What this task involves = Your answer is the lines below, exactly, from the one that contains "thumb tip: (263, 149)" through the one that contains "pinky tip: (302, 265)", both included.

Excerpted records =
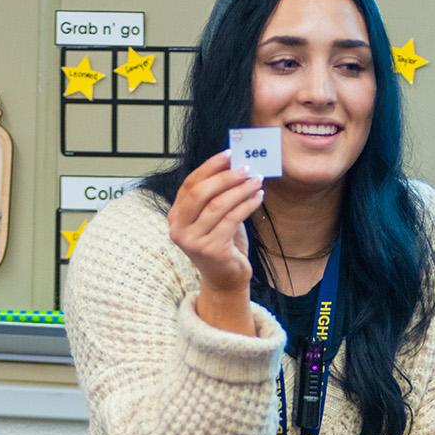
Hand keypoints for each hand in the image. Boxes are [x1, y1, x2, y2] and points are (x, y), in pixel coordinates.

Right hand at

* * *

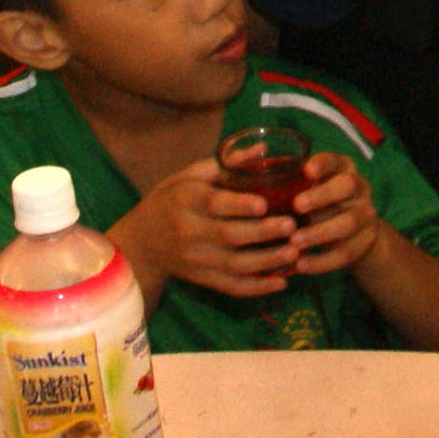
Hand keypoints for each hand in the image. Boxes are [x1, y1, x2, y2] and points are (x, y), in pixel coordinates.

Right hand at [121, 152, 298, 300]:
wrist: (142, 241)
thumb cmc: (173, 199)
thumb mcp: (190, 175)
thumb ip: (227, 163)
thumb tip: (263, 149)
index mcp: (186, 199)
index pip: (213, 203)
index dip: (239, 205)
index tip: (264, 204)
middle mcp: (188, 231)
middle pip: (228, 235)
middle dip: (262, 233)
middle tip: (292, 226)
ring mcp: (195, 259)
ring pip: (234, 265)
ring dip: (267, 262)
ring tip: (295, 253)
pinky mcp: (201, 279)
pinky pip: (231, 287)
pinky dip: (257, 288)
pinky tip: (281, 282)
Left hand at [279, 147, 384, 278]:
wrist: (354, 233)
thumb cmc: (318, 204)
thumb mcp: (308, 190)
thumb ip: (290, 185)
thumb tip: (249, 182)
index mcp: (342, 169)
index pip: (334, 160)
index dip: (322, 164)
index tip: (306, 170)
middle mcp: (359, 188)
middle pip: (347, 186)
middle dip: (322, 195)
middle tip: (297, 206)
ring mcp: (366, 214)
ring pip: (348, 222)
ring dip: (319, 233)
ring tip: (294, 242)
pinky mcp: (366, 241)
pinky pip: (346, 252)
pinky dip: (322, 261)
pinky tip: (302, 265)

Exercise output =
thumb tip: (263, 149)
index mcp: (186, 199)
index pip: (213, 203)
index dip: (239, 205)
index tip: (264, 204)
middle mcp: (188, 231)
middle pip: (228, 235)
middle dip: (262, 233)
middle tip: (292, 226)
ring mcp: (195, 259)
ring pip: (234, 265)
ring dip: (267, 262)
ring tip: (295, 253)
pinky mcp: (201, 279)
pinky pip: (231, 287)
pinky dip: (257, 288)
pinky tip: (281, 282)
Left hand at [279, 147, 384, 278]:
wrist: (354, 233)
thumb cmc: (318, 204)
thumb mcp: (308, 190)
thumb ip: (290, 185)
thumb tip: (249, 182)
index mcp: (342, 169)
index pip: (334, 160)
index dip: (322, 164)
index tip: (306, 170)
middle mcp: (359, 188)
middle pip: (347, 186)
middle dip: (322, 195)
middle tip: (297, 206)
ring mcp: (366, 214)
ring pip: (348, 222)
ring dip: (319, 233)
ring tip: (294, 242)
pinky mcp: (366, 241)
pinky pip: (346, 252)
pinky dip: (322, 261)
pinky tip: (302, 265)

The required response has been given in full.